Cgil Cisl Uil: se non si creano condizioni adeguate si disperde l'investimento fatto nella formazione dei nostri laureati. Così si ipoteca anche la crescita della nostra comunità

"Se le laureate e i laureati dell'Ateneo di Trento ottengono occasioni professionali adeguate alle loro attese e retribuzioni più alte solo fuori dai confini provinciali, il mercato del lavoro trentino e l'intera comunità hanno un problema da risolvere. Altrimenti rischiamo che la nostra economia, nel prossimo futuro, sia più povera e meno competitiva". E' questa la considerazione di Cgil Cisl Uil del Trentino nel giorno della cerimonia di consegna del Premio laurea che le tre confederazioni ogni anno assegnano in collaborazione con l'Università di Trento alle migliori tesi sul lavoro.

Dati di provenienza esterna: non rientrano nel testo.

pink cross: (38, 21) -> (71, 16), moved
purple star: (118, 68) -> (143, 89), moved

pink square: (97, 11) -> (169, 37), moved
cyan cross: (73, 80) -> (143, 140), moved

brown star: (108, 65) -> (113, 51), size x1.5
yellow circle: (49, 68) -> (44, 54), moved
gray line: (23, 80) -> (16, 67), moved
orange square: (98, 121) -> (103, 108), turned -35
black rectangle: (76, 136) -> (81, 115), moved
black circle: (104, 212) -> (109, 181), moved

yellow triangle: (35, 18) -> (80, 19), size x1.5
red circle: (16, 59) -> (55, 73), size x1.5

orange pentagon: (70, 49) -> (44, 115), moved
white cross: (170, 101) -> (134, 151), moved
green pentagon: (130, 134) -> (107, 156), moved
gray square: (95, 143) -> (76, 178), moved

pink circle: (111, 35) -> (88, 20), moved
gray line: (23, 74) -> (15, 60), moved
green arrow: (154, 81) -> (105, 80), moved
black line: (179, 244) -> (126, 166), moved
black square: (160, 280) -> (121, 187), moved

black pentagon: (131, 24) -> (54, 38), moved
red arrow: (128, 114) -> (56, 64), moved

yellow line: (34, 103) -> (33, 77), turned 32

Dall'indagine Almalaurea emerge un dato positivo: i giovani che concludono il percorso di studi nell'Ateneo trentino trovano occupazione facilmente. Il tema è la qualità di questa occupazione, che in Trentino non è evidentemente adeguata. "La questione è emersa con chiarezza anche durante gli Stati generali del lavoro ed è per questa ragione che la cabina di regia ha individuato tra le priorità l'occupazione giovanile, sia per facilitare la riattivazione dei giovani che interrompono il percorso di studi, sia per quanti pur in possesso di competenze e titoli adeguati trovano sul territorio solo offerte di lavoro di livelli più bassi. Questo spinge molti giovani a cercare occupazione fuori dal Trentino perché sanno che troveranno condizioni migliori, soprattutto all'estero",fanno notare Maurizio Zabbeni, Lorenzo Pomini e Walter Largher.

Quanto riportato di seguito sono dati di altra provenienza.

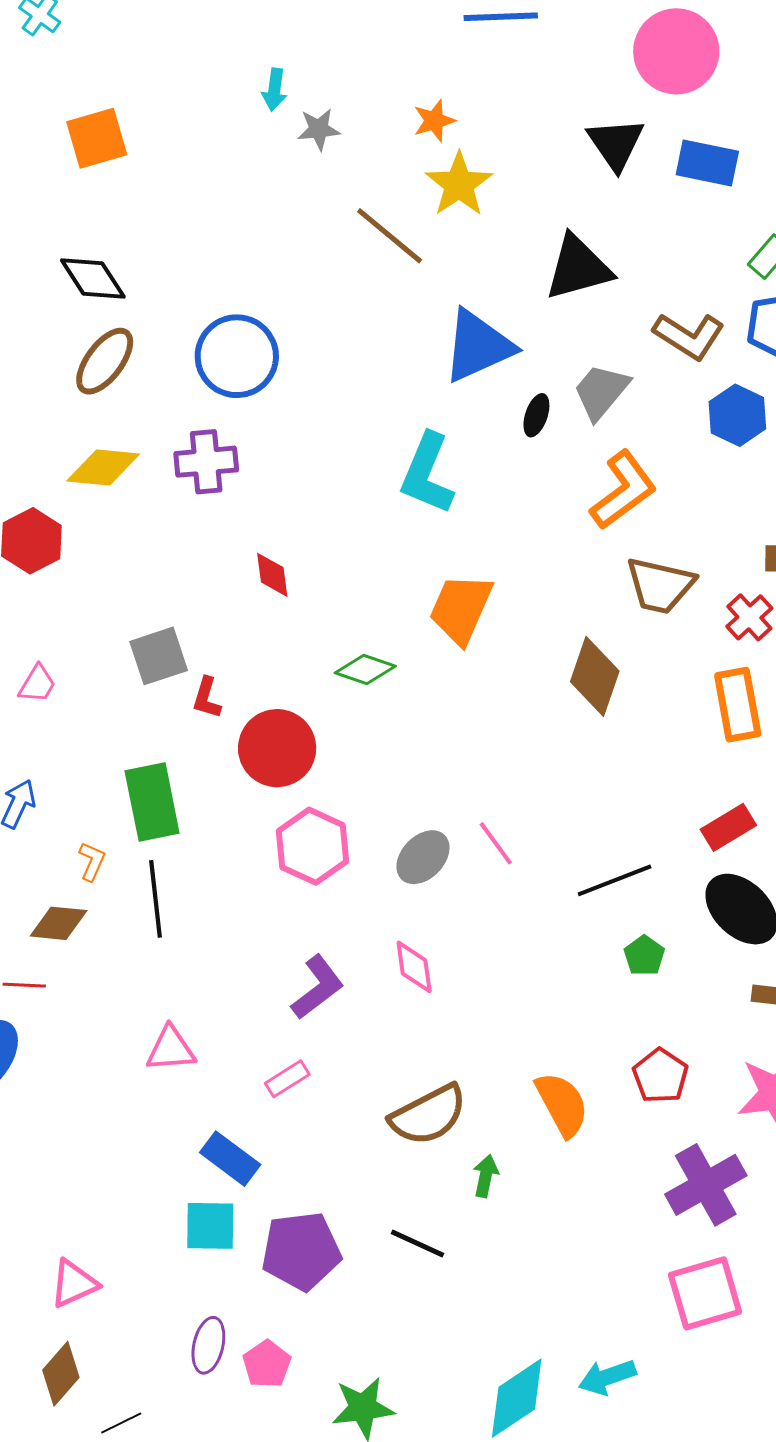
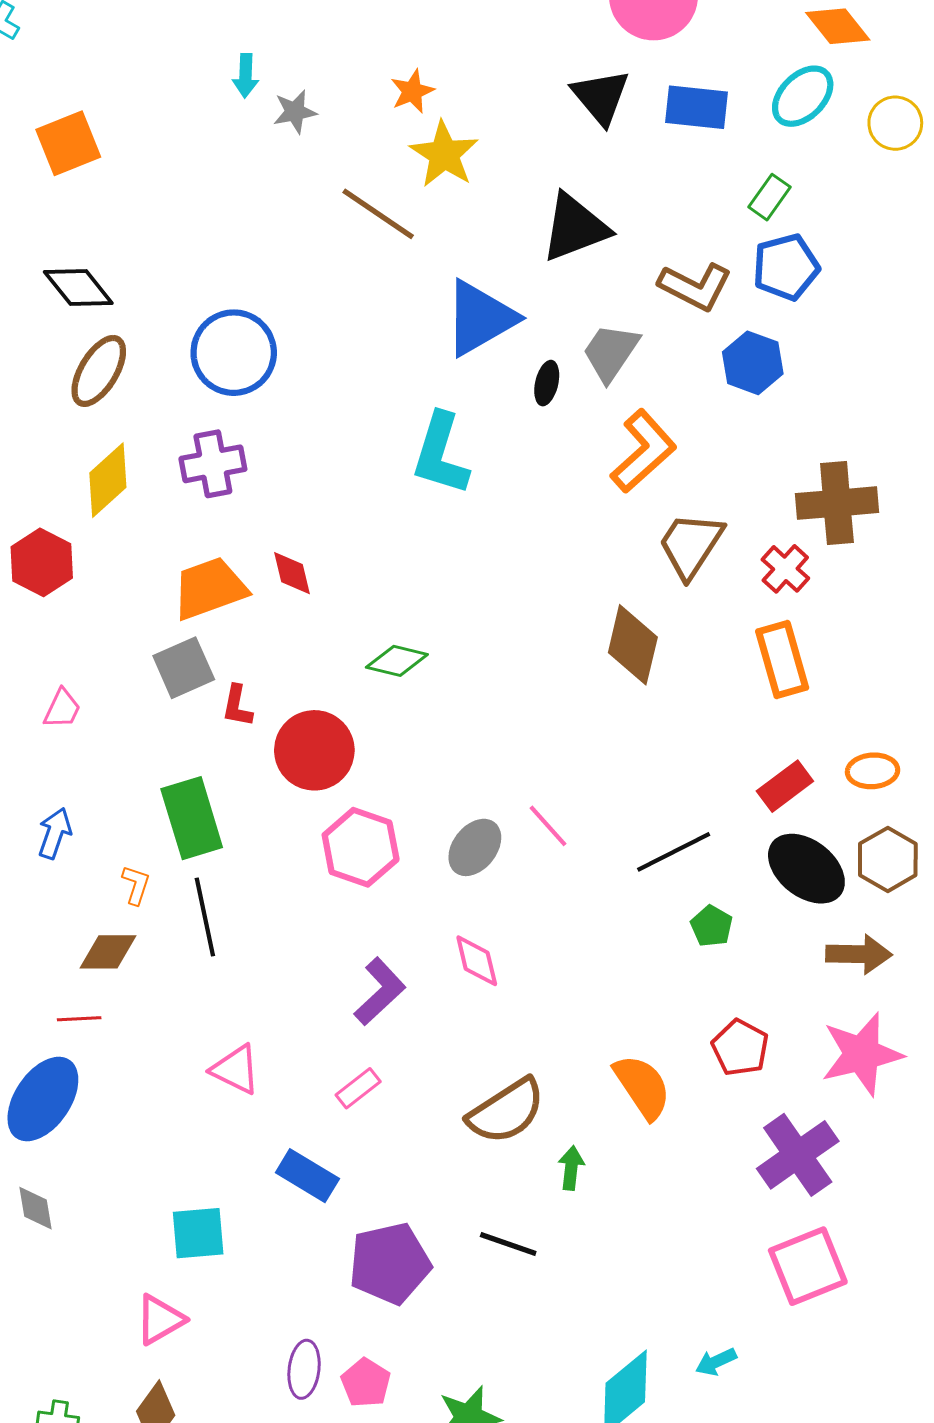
yellow diamond: (103, 467) -> (108, 480), turned -42
brown trapezoid: (660, 585) -> (691, 545), turned 116
orange trapezoid: (461, 609) -> (210, 588), moved, turned 52
pink triangle: (171, 1049) -> (236, 1069), turned 36
cyan square: (210, 1226) -> (198, 1233), moved
cyan arrow: (607, 1377) -> (716, 1362), size x0.7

Il problema, però, non è la mobilità dei giovani sul mercato del lavoro, ma quanto questi flussi siano reciproci. "Se in Trentino le condizioni di lavoro offerte sono medio-basse in termini di condizioni, qualità e retribuzioni, non saremo mai attrattivi per i giovani qualificati. Se non si inverte questo meccanismo, però, si rischia di impoverire la nostra comunità e la nostra economia. Se il sistema produttivo locale non investe di più sul capitale umano, inoltre, si rischia di perdere, a vantaggio di altri territori, le competenze e le professionalità dei giovani che il nostro ateneo e le altre istituzioni formative hanno contribuito a formare".

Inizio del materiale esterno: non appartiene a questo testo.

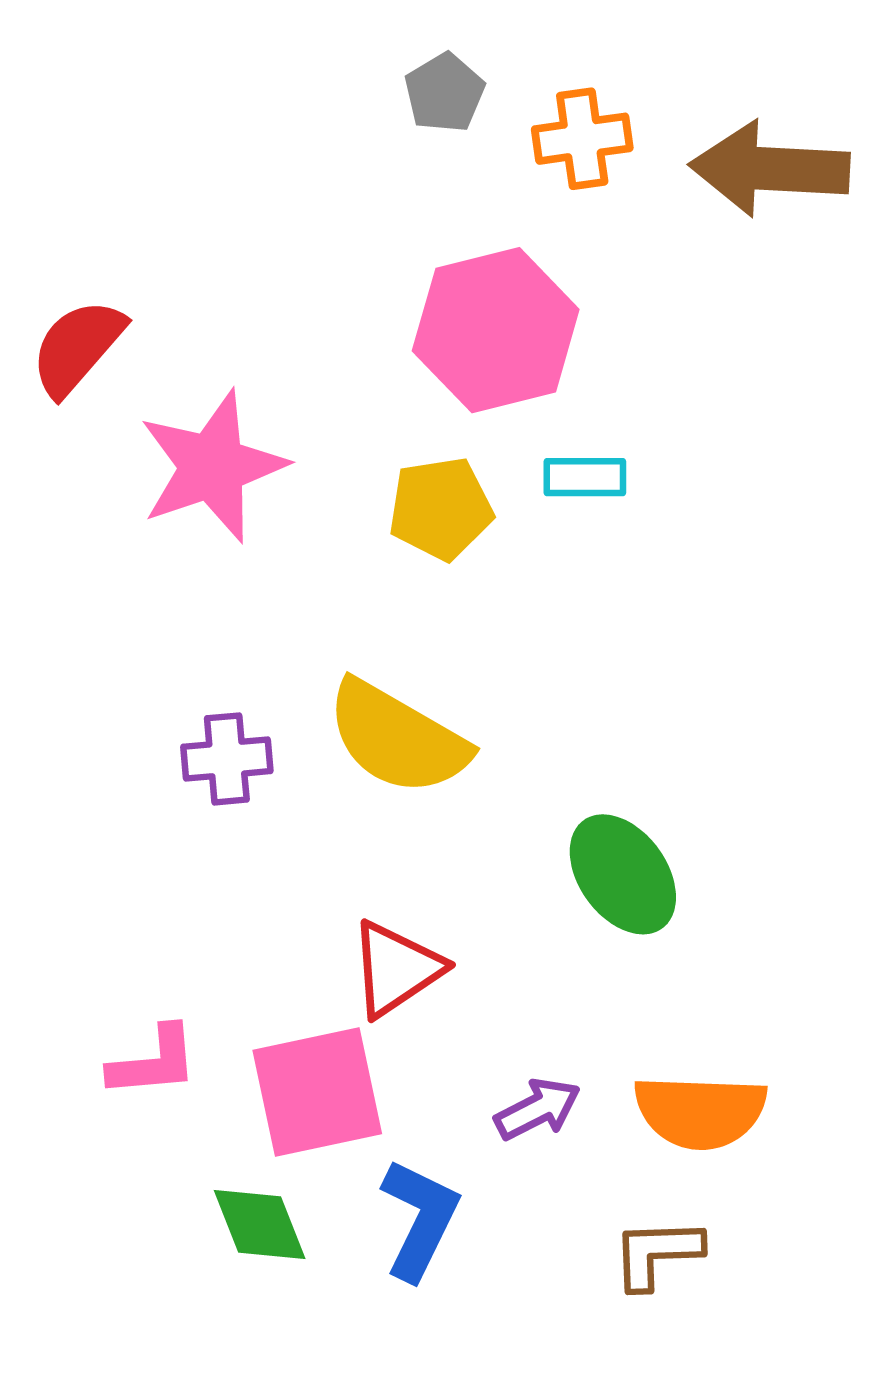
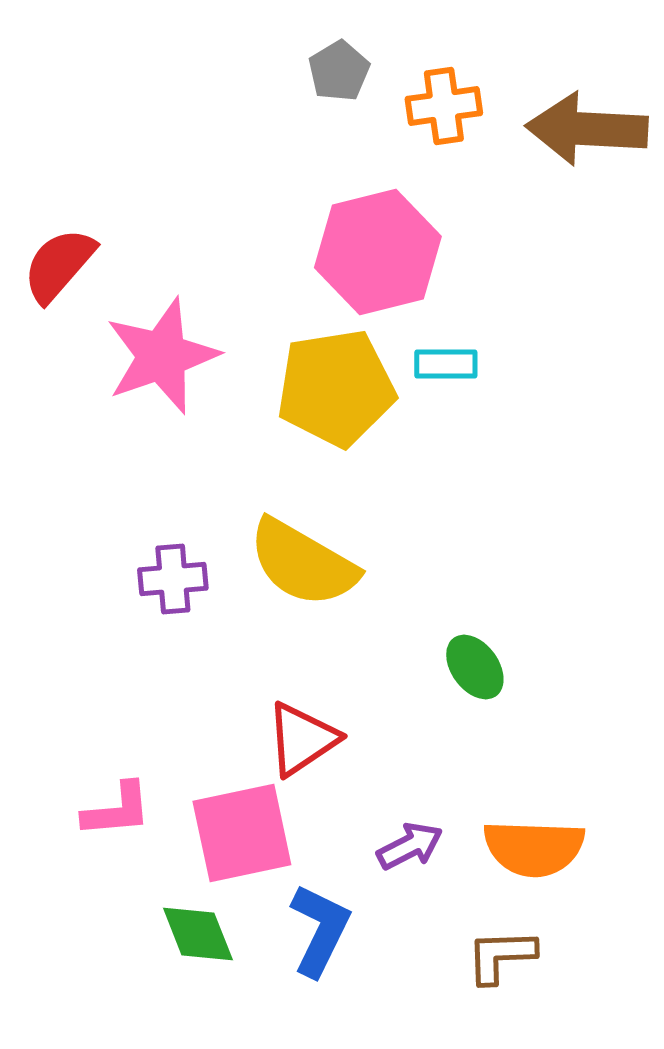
yellow pentagon: (441, 509) -> (336, 388), size x1.5
green ellipse: (623, 874) -> (475, 667), size x0.7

In questo quadro i sindacati vedono delle strade obbligate su cui muoversi. A cominciare dalla riduzione della precarietà. "I giovani devono entrare sul mercato del lavoro con un'occupazione vera, con diritti e salari adeguati. E' ora di porre un limite a stage e tirocini che hanno poco di formativo, soprattutto dopo la qualifica, il diploma o la laurea, e che sono spesso scorciatoie per ottenere forza lavoro a basso costo. Così non può funzionare. Vanno al contrario privilegiati i sistemi di formazione duale, l'apprendistato, ma anche un serio percorso di orientamento scolastico e universitario. I presupposti per farlo in Trentino ci sono. Basta muoversi con determinazione in questa direzione".

Altro tema è la qualità della domanda di lavoro, che in provincia si è concentrata troppo su basse qualifiche. "Qui tocchiamo il tema delle politiche industriali che dovrebbero spingere il nostro tessuto produttivo su innovazione di prodotti e di processi, anche attraverso incentivi selettivi. Sembra però che non sia questa la direzione seguita al momento dalla Provincia. Così si rischia di avere lo sguardo corto condannando la nostra economia ad essere meno competitiva", concludono.